С одной стороны окна южной башни, в которой и обосновался Штаб, выходили на Неву, так что те высокопоставленные счастливцы, что поселились в квартирах с видом на реку, могли каждое утро, поднявшись с постели, лицезреть желтый шпиль Адмиралтейства, сверкавший в дымке под лучами утреннего солнца. Говорят, зрелище было волшебное.

Питерцы долго и упорно жаловались в различные инстанции, с неприязнью взирая на невозмутимо покуривавших на балкончиках городских шишек, стояли с плакатами подле "Трех поросят", на Биржевой площади, однако все усилия были тщетны.

Когда разразилась катастрофа, в цокольном этаже восточной башни разместилась чрезвычайная комиссия по борьбе с распространением вируса. Когда эпидемия превратилась в пандемию, комиссия, состоявшая из питерских врачей-эпидемиологов, как-то распалась сама собой. Один не пришел, другой, третий... В конце концов, заседать стало некому. Не дожидаясь худшего, жильцов эвакуировали. Сначала комплекс пустовал, а подъезды были оцеплены милицией, призванной не допустить разграбления пустовавших квартир. Говорят, милиционеры теряли сознание прямо на посту. Трудно исправно нести службу, стоя целыми днями на ногах, когда температура перевалила за сорок.

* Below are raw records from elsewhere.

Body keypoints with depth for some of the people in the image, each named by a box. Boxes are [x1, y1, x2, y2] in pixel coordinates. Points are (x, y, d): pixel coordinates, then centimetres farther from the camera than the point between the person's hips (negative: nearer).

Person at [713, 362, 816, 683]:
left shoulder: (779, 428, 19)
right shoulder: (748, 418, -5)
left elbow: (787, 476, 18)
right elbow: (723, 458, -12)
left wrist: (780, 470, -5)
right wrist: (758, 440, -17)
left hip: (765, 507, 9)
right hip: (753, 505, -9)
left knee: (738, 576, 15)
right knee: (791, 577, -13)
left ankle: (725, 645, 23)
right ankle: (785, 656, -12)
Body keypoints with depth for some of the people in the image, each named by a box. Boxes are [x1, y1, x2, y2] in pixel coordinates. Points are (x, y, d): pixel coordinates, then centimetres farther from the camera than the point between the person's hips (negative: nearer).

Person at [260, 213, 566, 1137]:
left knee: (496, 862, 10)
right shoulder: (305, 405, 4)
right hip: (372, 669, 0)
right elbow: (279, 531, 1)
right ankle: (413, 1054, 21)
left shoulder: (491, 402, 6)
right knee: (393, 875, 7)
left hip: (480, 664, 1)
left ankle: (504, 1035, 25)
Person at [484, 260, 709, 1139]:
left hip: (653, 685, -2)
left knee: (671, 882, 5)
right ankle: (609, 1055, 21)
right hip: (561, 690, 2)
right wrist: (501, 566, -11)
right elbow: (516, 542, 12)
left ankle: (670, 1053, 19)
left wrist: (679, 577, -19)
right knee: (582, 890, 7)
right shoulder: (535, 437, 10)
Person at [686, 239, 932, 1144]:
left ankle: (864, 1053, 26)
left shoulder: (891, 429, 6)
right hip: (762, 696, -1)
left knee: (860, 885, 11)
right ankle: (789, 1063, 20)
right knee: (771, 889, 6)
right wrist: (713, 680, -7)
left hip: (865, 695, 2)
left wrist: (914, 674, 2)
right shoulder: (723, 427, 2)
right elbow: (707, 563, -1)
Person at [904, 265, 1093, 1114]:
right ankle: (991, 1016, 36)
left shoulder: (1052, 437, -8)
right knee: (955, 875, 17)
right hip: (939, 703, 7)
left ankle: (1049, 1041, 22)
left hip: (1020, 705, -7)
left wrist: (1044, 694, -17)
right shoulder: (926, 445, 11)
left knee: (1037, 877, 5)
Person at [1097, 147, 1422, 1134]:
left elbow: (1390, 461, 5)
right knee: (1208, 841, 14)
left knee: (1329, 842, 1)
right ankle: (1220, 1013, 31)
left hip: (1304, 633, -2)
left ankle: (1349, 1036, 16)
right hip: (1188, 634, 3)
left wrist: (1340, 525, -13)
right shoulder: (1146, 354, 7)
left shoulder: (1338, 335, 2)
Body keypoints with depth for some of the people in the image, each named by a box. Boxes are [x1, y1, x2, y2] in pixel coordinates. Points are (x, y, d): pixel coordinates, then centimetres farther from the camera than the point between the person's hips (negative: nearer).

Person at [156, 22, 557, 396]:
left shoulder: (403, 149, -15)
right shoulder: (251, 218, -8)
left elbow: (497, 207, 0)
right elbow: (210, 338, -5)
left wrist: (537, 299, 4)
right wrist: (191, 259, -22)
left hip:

Какое-то время "Три поросенка" стояли как безмолвные, обратившиеся в камень богатыри великаны, молча взирая на безумие, творившееся на улицах острова. А потом на Васильевке появился Комбат с ротой солдат, направленный на остров с заданием эвакуировать незараженных людей. Был и негласный приказ – уничтожать всех инфицированных, поскольку довольно быстро стало ясно, что вылечить их все равно не удастся. Сразу же выяснилось, что эвакуировать с острова было уже практически некого, и отряд, сразу перешедший к зачистке, вынужден был занять оборонительные позиции, учитывая подавляющее численное превосходство противника. Солдаты пришли, чтобы эвакуировать здоровых, а вынуждены были защищать свои жизни. Немногие незаразившиеся люди, не ушедшие с острова, примкнули к бойцам Комбата. Ни одного человека с острова так и не было эвакуировано – Комбат пришел слишком поздно.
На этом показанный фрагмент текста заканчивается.